Merval Pereira: A batucada na praça Pushkin

Se não é estranho, depois da vitória da seleção brasileira, ouvir uma batucada à meia-noite na praça que homenageia o poeta Aleksandr Pushkin, e muito menos na Praça Vermelha, onde os torcedores de todo o mundo se reúnem após cada jogo, tampouco é banal ver duas moças andando a cavalo à mesma hora pelas ruas de Moscou, tranquilamente esperando o sinal abrir.
Foto: Lucas Figueiredo/CBF
Foto: Lucas Figueiredo/CBF

Se não é estranho, depois da vitória da seleção brasileira, ouvir uma batucada à meia-noite na praça que homenageia o poeta Aleksandr Pushkin, e muito menos na Praça Vermelha, onde os torcedores de todo o mundo se reúnem após cada jogo, tampouco é banal ver duas moças andando a cavalo à mesma hora pelas ruas de Moscou, tranquilamente esperando o sinal abrir.

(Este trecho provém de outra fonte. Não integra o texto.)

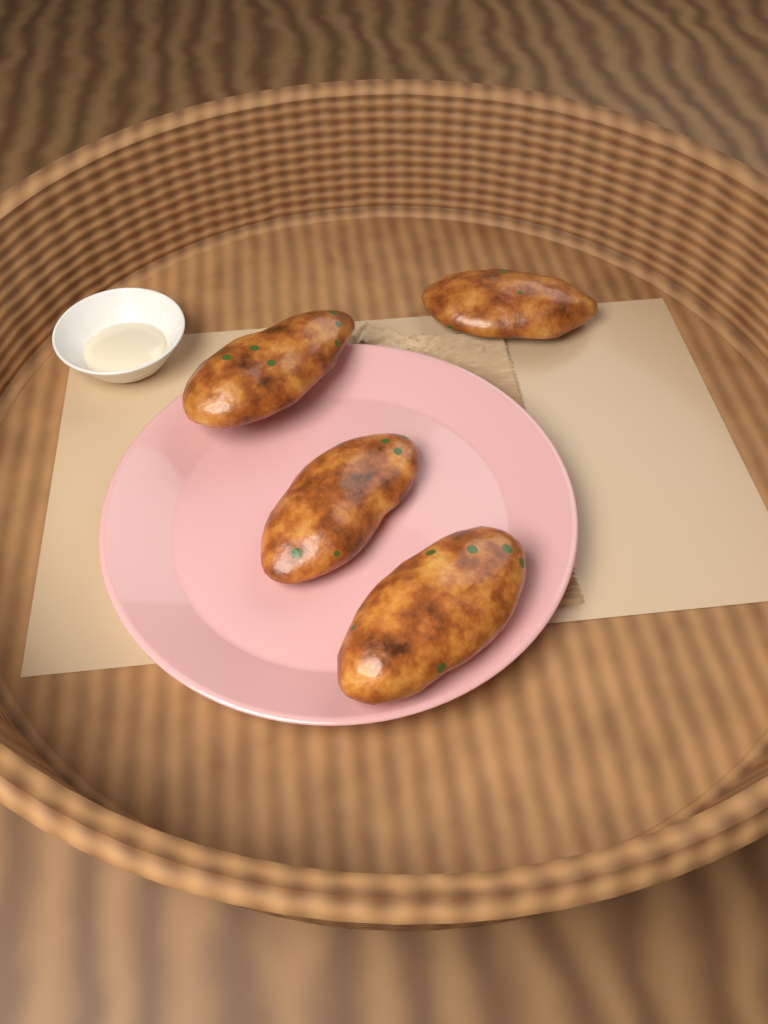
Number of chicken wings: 4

Esta cidade cosmopolita — onde tudo pode acontecer sem chamar a atenção, como nas grandes cidades do mundo — convive perfeitamente com uma festa grandiosa como a Copa do Mundo sem perturbar a rotina excêntrica das amazonas russas com que cruzei no caminho de volta do estádio Spartak, num metrô superlotado, mas funcionando impecavelmente, com entrada livre para os torcedores.

Tudo em Moscou funciona perfeitamente, com exceção dos táxis que se pegam na rua. Mas se o turista pedir um táxi por um dos muitos aplicativos tipo Uber, tudo sai a contento. Se politicamente a Rússia é hoje mais oriental que ocidental, como avalia o especialista Dmitry Trenin, diretor do Carnegie Moscow Center, Moscou e as grandes cidades, como São Petersburgo, são tão ocidentais quanto poderiam ser.

Para Trenin, a nova confrontação da Rússia com as grandes potências nada tem a ver com a guerra fria. Seria uma “guerra híbrida”, não ideológica, nem geográfica. Tanto que a proximidade com a China, de quem Trenin diz que os russos nunca serão amigos próximos, mas jamais serão inimigos, não impede que as relações com os EUA sejam importantes, como demonstra a próxima cúpula entre os dois países.

A Copa do Mundo tem seu sabor político para Putin, e ele e a Fifa devem estar dando graças pelo Brasil ter passado para as oitavas de final, depois da desclassificação da Alemanha. A seleção brasileira não é ainda a dos sonhos dos torcedores, mas já evoca a música ufanista que diz que “o campeão voltou”. E os torcedores brasileiros, fora aquela minoria que já foi repudiada, chamam a atenção pela alegria.

Vários russos com quem conversei têm o desejo de ver uma final entre Brasil e Rússia. O problema é que a seleção brasileira ainda está em evolução, e a Rússia pega logo de cara a Espanha nas oitavas. Vamos ver na próxima estação, na cidade de Samara, se o Brasil justifica o favoritismo.

Simbolismo não falta para que a seleção alcance o infinito. Às margens do rio Volga, Samara é o mais importante centro aeroespacial da Rússia, foi fechada a estrangeiros durante a Segunda Guerra para que seus segredos não fossem revelados e transformou-se na capital soviética alternativa, quando Moscou foi invadida pelos alemães.

A administração do Kremlin transferiu-se para Samara, e hoje uma de suas atrações é o bunker usado por Stálin na Grande Guerra Patriótica, como os russos se referem à Segunda Guerra. Um dos principais centros científicos internacionais, Samara é também um grande centro industrial, com a principal fábrica da empresa russa de automóveis, a Lada. Nela está um monumento ao astronauta Yuri Gagarin, primeiro a viajar pelo espaço no foguete Soyuz em 1961.

O Museu Cósmico e a Universidade Aeroespacial contam a história russa no espaço. A partir da Copa, Samara será também conhecida como uma das mais extravagantes decisões politicas do governo Putin, pois o novo estádio, palco do jogo do Brasil contra o México, em nada se justifica, a não ser para fosse uma das sedes do Mundial. O FC Krylia, da segunda divisão, o time da cidade, de 1,1 milhão de habitantes, definitivamente não tem torcida para enchê-lo.